Blue clito rice

Le titre est racoleur mais néanmoins scientifique. En effet, le nom latin de la plante est clitoria ternatea, qu'on appelle familièrement pois bleu ou pois papillon bleu. Plante très commune au Laos, grimpante, elle fait de n'importe quel grillage une jolie partition verticale. Au départ, petite plante frêle, elle s'allonge en des lianes de plus en plus robustes qui tricotent sa généalogie future en un réseau d'une solidité sans failles. Plusieurs lianes parties d'un même tronc commun peuvent s'entortiller les unes aux autres, exactement comme on fabrique une corde avec des fils plus fins. De ce réseau de lianes principales sont lancées dans l'espace des lianes légères munies d'un feuillage gracieux et abondant non par le nombre de feuilles (petites, multiples, composées de cinq folioles) sur chaque branche mais par le nombre de branches qui donnent rapidement un volume massif à l'ensemble, comme la tête d'une dame après la mise en plis. Les fruits sont des gousses de la taille de celles de jeunes pois gourmands, ils sèchent sur les branches et s'ouvrent le moment venu pour disséminer les graines sur le terrain alentour. Mais venons maintenant à la fleur. Trop belle pour se contenter de lieux communs comme délicate, mystèrérieuse, charmante, fatale et autres balivernes... Or, me voilà bien embarrassé pour trouver un vocable approprié. Notons qu'elle est l'origine du nom de la plante, l'origine de son monde en quelque sorte. Et qu'à ce titre, il vaut mieux éviter de la qualifier selon des critères trop humains et masculins. Et s'en tenir à la poésie de la science : "Plante légumineuse dont la corolle a cinq pétales inégaux (sous-famille des Papilionacées)". De là, il est aisé de se représenter ces fleurs comme des nuées de papillons bleus qui volent et virevoltent de jardin en jardin. Avec un je-ne-sais-quoi de mélancolie qui s'attache aux papillons en tant qu'ils sont des apparitions, car il est rare de voir deux fois le même papillon d'un jour à l'autre, voire d'un instant à l'autre. Et la dentelle de leurs ailes laisse dans l'imagination un goût de cendres, et répand dans l'air une poussière d'étoiles. La beauté de la fleur bleue est celle d'une consumation. De là, peut-être, qu'elle est utilisée comme anti-dépresseur. 

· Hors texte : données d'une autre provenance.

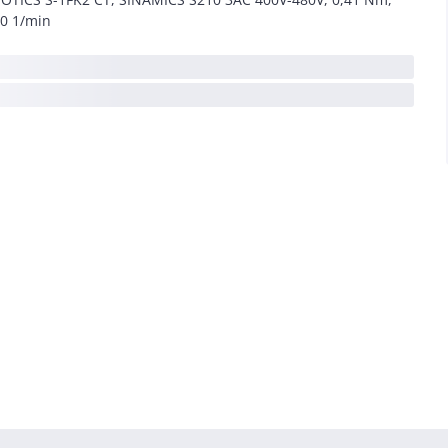
0 1/min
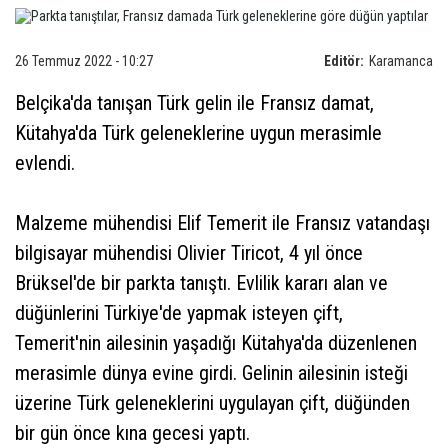
26 Temmuz 2022 - 10:27
Editör:
Karamanca
Belçika'da tanışan Türk gelin ile Fransız damat,
Kütahya'da Türk geleneklerine uygun merasimle
evlendi.
Malzeme mühendisi Elif Temerit ile Fransız vatandaşı
bilgisayar mühendisi Olivier Tiricot, 4 yıl önce
Brüksel'de bir parkta tanıştı. Evlilik kararı alan ve
düğünlerini Türkiye'de yapmak isteyen çift,
Temerit'nin ailesinin yaşadığı Kütahya'da düzenlenen
merasimle dünya evine girdi. Gelinin ailesinin isteği
üzerine Türk geleneklerini uygulayan çift, düğünden
bir gün önce kına gecesi yaptı.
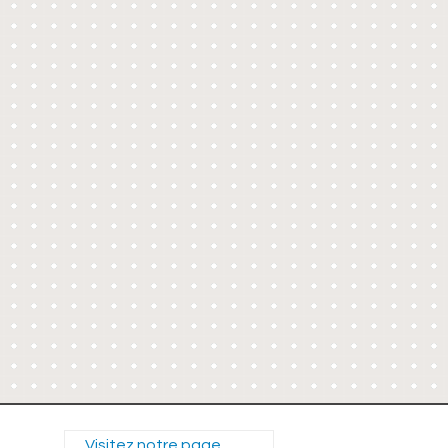
Visitez notre page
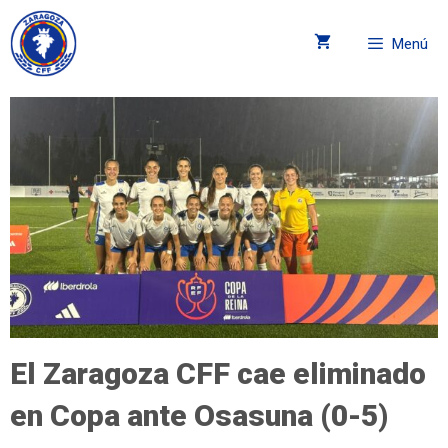
Menú
El Zaragoza CFF cae eliminado
en Copa ante Osasuna (0-5)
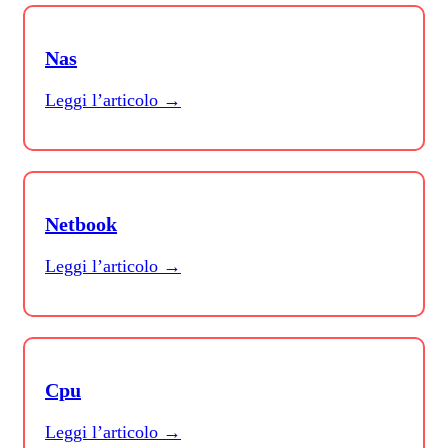
Nas
Leggi l’articolo →
Netbook
Leggi l’articolo →
Cpu
Leggi l’articolo →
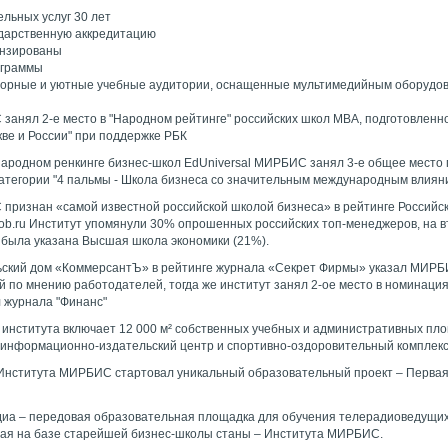
ельных услуг 30 лет
ударственную аккредитацию
ензированы
ограммы
торные и уютные учебные аудитории, оснащенные мультимедийным оборудо
 занял 2-е место в "Народном рейтинге" российских школ МВА, подготовленн
ве и России" при поддержке РБК
ународном ренкинге бизнес-школ EdUniversal МИРБИС занял 3-е общее место 
 категории "4 пальмы - Школа бизнеса со значительным международным влиян
 признан «самой известной российской школой бизнеса» в рейтинге Российс
job.ru Институт упомянули 30% опрошенных российских топ-менеджеров, на 
и была указана Высшая школа экономики (21%).
ельский дом «КоммерсантЪ» в рейтинге журнала «Секрет Фирмы» указал МИР
 по мнению работодателей, тогда же институт занял 2-ое место в номинаци
 журнала "Финанс"
 института включает 12 000 м² собственных учебных и административных пл
, информационно-издательский центр и спортивно-оздоровительный комплек
е Института МИРБИС стартовал уникальный образовательный проект – Перва
иа – передовая образовательная площадка для обучения телерадиоведущих
ная на базе старейшей бизнес-школы станы – Института МИРБИС.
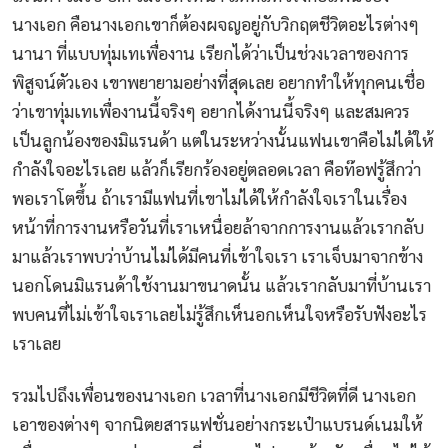
นางเอก คือนางเอกเขาก็ต้องผจญอยู่กับวิกฤตชีวิตอะไรต่างๆ
นานา ที่แบบทุ่มเทเพื่องาน เรียกได้ว่าเป็นช่วงเวลาของการ
พิสูจน์ตัวเอง เขาพยายามอย่างที่สุดเลย อยากทำให้ทุกคนเชื่อ
ว่าเขาทุ่มเทเพื่องานนี้จริงๆ อยากได้งานนี้จริงๆ และสมควร
เป็นลูกน้องของมิแรนด้า แต่ในระหว่างนั้นแฟนเขาคือไม่ได้ให้
กำลังใจอะไรเลย แล้วก็เรียกร้องอยู่ตลอดเวลา คือท๊อฟรู้สึกว่า
พอเราโตขึ้น ถ้าเรามีแฟนที่เขาไม่ได้ให้กำลังใจเราในเรื่อง
หน้าที่การงานหรือวันที่เราเหนื่อยล้าจากการงานแล้วเรากลับ
มาแล้วเราพบว่าบ้านไม่ได้มีคนที่เข้าใจเรา เราเจ็บมาจากข้าง
นอกโดนมิแรนด้าใช้งานมาขนาดนั้น แล้วเรากลับมาที่บ้านเรา
พบคนที่ไม่เข้าใจเราเลยไม่รู้สึกเห็นอกเห็นใจหรือรับฟังอะไร
เราเลย
รวมไปถึงเพื่อนของนางเอก เวลาที่นางเอกมีชีวิตที่ดี นางเอก
เอาของต่างๆ จากนิตยสารแฟชั่นอย่างกระเป๋าแบรนด์เนมให้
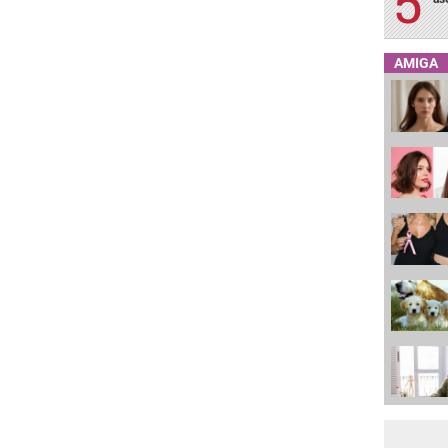
AMIGA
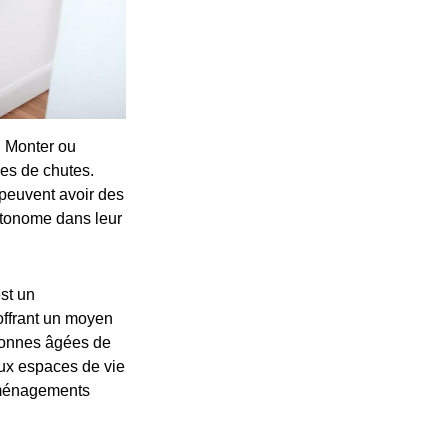
. Monter ou
ues de chutes.
peuvent avoir des
utonome dans leur
st un
 offrant un moyen
rsonnes âgées de
aux espaces de vie
aménagements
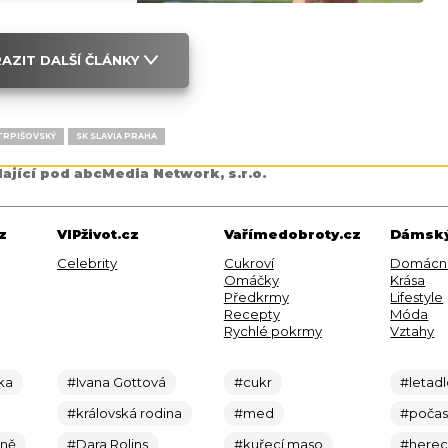
AZIT DALŠÍ ČLÁNKY
 TRPIŠOVSKÝ
SK SLAVIA PRAHA
dající pod abcMedia Network, s.r.o.
z
VIPživot.cz
Vařímedobroty.cz
Dámský
Celebrity
Cukroví
Domácn
Omáčky
Krása
Předkrmy
Lifestyle
Recepty
Móda
Rychlé pokrmy
Vztahy
ka
#Ivana Gottová
#cukr
#letad
#královská rodina
#med
#počas
ině
#Dara Rolins
#kuřecí maso
#here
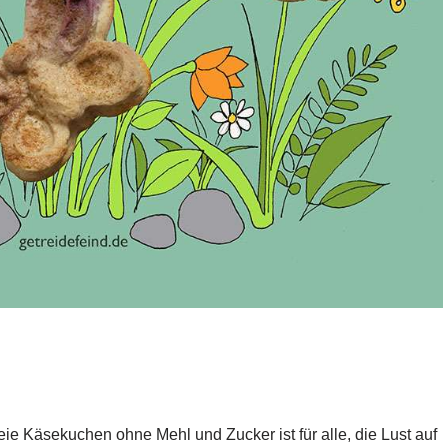
eie Käsekuchen ohne Mehl und Zucker ist für alle, die Lust auf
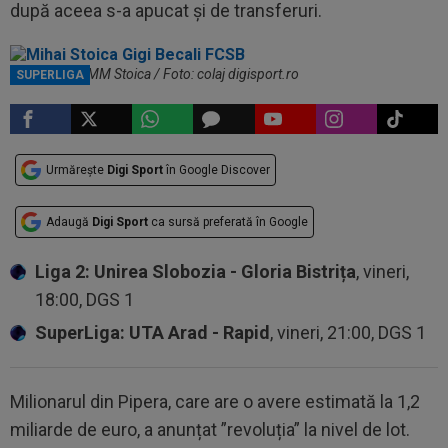
după aceea s-a apucat și de transferuri.
Gigi Becali și MM Stoica / Foto: colaj digisport.ro
SUPERLIGA
Urmărește
Digi Sport
în Google Discover
Adaugă
Digi Sport
ca sursă preferată în Google
Liga 2: Unirea Slobozia - Gloria Bistrița
, vineri,
18:00, DGS 1
SuperLiga: UTA Arad - Rapid
, vineri, 21:00, DGS 1
Milionarul din Pipera, care are o avere estimată la 1,2
miliarde de euro, a anunțat ”revoluția” la nivel de lot.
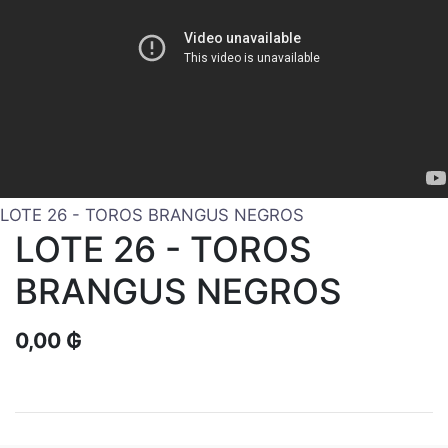
LOTE 26 - TOROS BRANGUS NEGROS
LOTE 26 - TOROS
BRANGUS NEGROS
0,00
₲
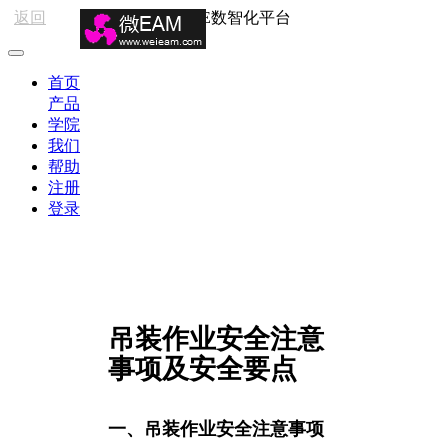
返回
HSE数智化平台
首页
产品
学院
我们
帮助
注册
登录
吊装作业安全注意
事项及安全要点
一、吊装作业安全注意事项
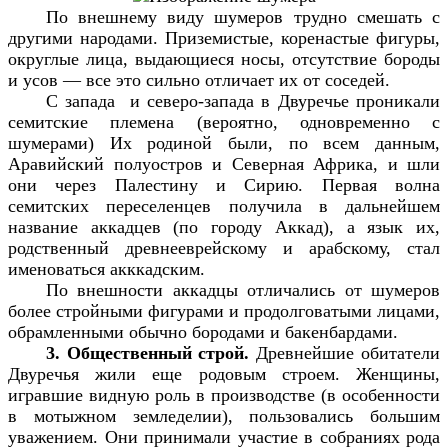
По внешнему виду шумеров трудно смешать с
другими народами. Приземистые, коренастые фигуры,
округлые лица, выдающиеся носы, отсутствие бороды
и усов — все это сильно отличает их от соседей.
С запада и северо-запада в Двуречье проникали
семитские племена (вероятно, одновременно с
шумерами) Их родиной были, по всем данным,
Аравийский полуостров и Северная Африка, и шли
они через Палестину и Сирию. Первая волна
семитских переселенцев получила в дальнейшем
название аккадцев (по городу Аккад), а язык их,
родственный древнееврейскому и арабскому, стал
именоваться акккадским.
По внешности аккадцы отличались от шумеров
более стройными фигурами и продолговатыми лицами,
обрамленными обычно бородами и бакенбардами.
3. Общественный строй.
Древнейшие обитатели
Двуречья жили еще родовым строем. Женщины,
игравшие видную роль в производстве (в особенности
в мотыжном земледелии), пользовались большим
уважением. Они принимали участие в собраниях рода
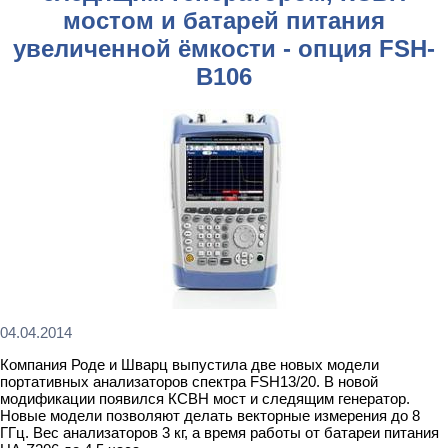
мостом и батарей питания
увеличенной ёмкости - опция FSH-
B106
04.04.2014
Компания Роде и Шварц выпустила две новых модели
портативных анализаторов спектра FSH13/20. В новой
модификации появился КСВН мост и следящим генератор.
Новые модели позволяют делать векторные измерения до 8
ГГц. Вес анализаторов 3 кг, а время работы от батареи питания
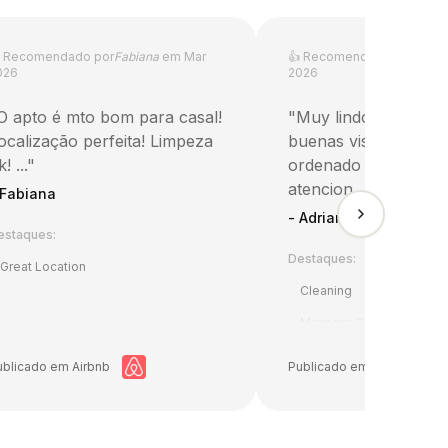

Recomendado por
Fabiana
em
Mar
👍
Recomendado por
Adria
026
2026
O apto é mto bom para casal!
"
Muy lindo departa
ocalização perfeita! Limpeza
buenas vistas, limpio
! ...
"
ordenado y muy bu
atencion. ...
"
Fabiana
-
Adrian
estaques:
Destaques:
Great Location
Cleaning
View
Manager Communication
ublicado em
Airbnb
Publicado em
Booking.co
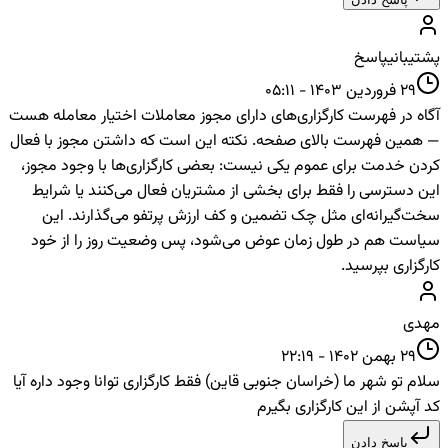
پشتیبانی
پاسخ
29 فروردین 1403 - 05:11
آگاه در فهرست کارگزاری‌های دارای مجوز معاملات اختیار معامله هست
— همین فهرست بالای صفحه. نکته این است که داشتن مجوز با فعال
کردن خدمت برای عموم یکی نیست: بعضی کارگزاری‌ها با وجود مجوز،
این دسترسی را فقط برای بخشی از مشتریان فعال می‌کنند یا شرایط
سخت‌گیرانه‌ای مثل چک تضمین و کف ارزش پرتفو می‌گذارند. این
سیاست هم در طول زمان عوض می‌شود، پس وضعیت روز را از خود
کارگزاری بپرسید.
مهدی
29 بهمن 1402 - 22:19
سلام تو شهر ما (خراسان جنوبی قاین) فقط کارگزاری توانا وجود داره آیا
کد آپشن از این کارگزاری بگیرم
پاسخ دادن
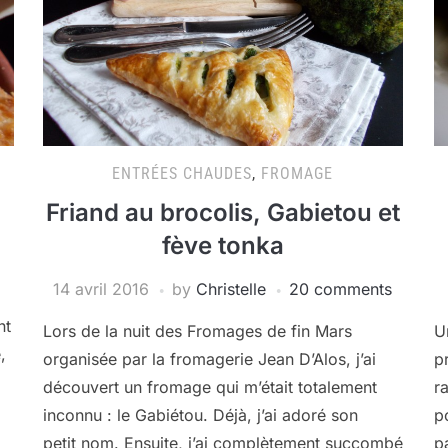
ENTRÉES CHAUDES
,
FROMAGE
Friand au brocolis, Gabietou et
fève tonka
14 avril 2016
by
Christelle
20 comments
nt
Lors de la nuit des Fromages de fin Mars
U
,
organisée par la fromagerie Jean D’Alos, j’ai
p
découvert un fromage qui m’était totalement
r
inconnu : le Gabiétou. Déjà, j’ai adoré son
p
petit nom. Ensuite, j’ai complètement succombé
p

On la fait sécher entière au soleil pour en faire une tisane d'un bleu-violet si intense qu'il faut la goûter plusieurs fois avant d'entrer pleinement dans les subtilités de son goût et de son parfum de petits pois fraîchement cueillis. En cuisant le riz avec cette tisane, on obtient le riz du titre de ce texte. Avec ce riz, j'ai envie de pointes d'asperges, d'une pointe de gingembre, de petits pois primeurs, de fèves dérobées, et de langues d'oursins.